Written task: Reproduce every one of the records below, line for line and without any change.

Task inputs:
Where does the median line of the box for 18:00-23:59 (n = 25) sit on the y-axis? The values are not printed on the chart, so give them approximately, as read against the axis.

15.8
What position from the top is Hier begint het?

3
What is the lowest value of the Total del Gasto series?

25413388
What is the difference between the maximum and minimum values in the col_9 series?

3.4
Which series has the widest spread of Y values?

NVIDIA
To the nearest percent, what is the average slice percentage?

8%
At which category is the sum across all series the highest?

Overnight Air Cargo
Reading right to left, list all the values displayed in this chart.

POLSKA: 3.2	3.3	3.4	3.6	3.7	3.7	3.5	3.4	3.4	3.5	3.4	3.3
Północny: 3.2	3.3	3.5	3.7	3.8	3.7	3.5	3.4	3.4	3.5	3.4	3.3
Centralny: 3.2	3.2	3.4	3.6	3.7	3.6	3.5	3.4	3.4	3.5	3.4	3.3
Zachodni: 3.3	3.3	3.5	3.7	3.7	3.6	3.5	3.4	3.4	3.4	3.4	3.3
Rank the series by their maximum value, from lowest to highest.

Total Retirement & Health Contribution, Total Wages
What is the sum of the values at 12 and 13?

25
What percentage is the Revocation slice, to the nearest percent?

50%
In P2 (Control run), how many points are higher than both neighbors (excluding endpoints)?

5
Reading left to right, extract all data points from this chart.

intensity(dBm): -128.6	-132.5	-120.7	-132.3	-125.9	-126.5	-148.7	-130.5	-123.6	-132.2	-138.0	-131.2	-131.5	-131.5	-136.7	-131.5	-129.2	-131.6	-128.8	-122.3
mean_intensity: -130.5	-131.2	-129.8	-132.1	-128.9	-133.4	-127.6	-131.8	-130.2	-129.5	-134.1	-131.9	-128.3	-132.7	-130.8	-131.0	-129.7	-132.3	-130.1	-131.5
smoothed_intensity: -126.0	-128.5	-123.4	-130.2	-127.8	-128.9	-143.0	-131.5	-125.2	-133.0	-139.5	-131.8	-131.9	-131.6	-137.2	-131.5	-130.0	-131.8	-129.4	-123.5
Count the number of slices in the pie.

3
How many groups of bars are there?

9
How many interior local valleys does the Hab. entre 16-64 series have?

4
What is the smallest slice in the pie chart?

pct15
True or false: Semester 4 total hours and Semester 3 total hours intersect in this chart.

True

Result of this exercise:
Where does the median line of the box for 18:00-23:59 (n = 25) sit on the y-axis? The values are not printed on the chart, so give them approximately, as read against the axis.

15.8
What position from the top is Hier begint het?

3
What is the lowest value of the Total del Gasto series?

25413388
What is the difference between the maximum and minimum values in the col_9 series?

3.4
Which series has the widest spread of Y values?

NVIDIA
To the nearest percent, what is the average slice percentage?

8%
At which category is the sum across all series the highest?

Overnight Air Cargo
Reading right to left, list all the values displayed in this chart.

POLSKA: 3.2	3.3	3.4	3.6	3.7	3.7	3.5	3.4	3.4	3.5	3.4	3.3
Północny: 3.2	3.3	3.5	3.7	3.8	3.7	3.5	3.4	3.4	3.5	3.4	3.3
Centralny: 3.2	3.2	3.4	3.6	3.7	3.6	3.5	3.4	3.4	3.5	3.4	3.3
Zachodni: 3.3	3.3	3.5	3.7	3.7	3.6	3.5	3.4	3.4	3.4	3.4	3.3
Rank the series by their maximum value, from lowest to highest.

Total Retirement & Health Contribution, Total Wages
What is the sum of the values at 12 and 13?

25
What percentage is the Revocation slice, to the nearest percent?

50%
In P2 (Control run), how many points are higher than both neighbors (excluding endpoints)?

5
Reading left to right, extract all data points from this chart.

intensity(dBm): -128.6	-132.5	-120.7	-132.3	-125.9	-126.5	-148.7	-130.5	-123.6	-132.2	-138.0	-131.2	-131.5	-131.5	-136.7	-131.5	-129.2	-131.6	-128.8	-122.3
mean_intensity: -130.5	-131.2	-129.8	-132.1	-128.9	-133.4	-127.6	-131.8	-130.2	-129.5	-134.1	-131.9	-128.3	-132.7	-130.8	-131.0	-129.7	-132.3	-130.1	-131.5
smoothed_intensity: -126.0	-128.5	-123.4	-130.2	-127.8	-128.9	-143.0	-131.5	-125.2	-133.0	-139.5	-131.8	-131.9	-131.6	-137.2	-131.5	-130.0	-131.8	-129.4	-123.5
Count the number of slices in the pie.

3
How many groups of bars are there?

9
How many interior local valleys does the Hab. entre 16-64 series have?

4
What is the smallest slice in the pie chart?

pct15
True or false: Semester 4 total hours and Semester 3 total hours intersect in this chart.

True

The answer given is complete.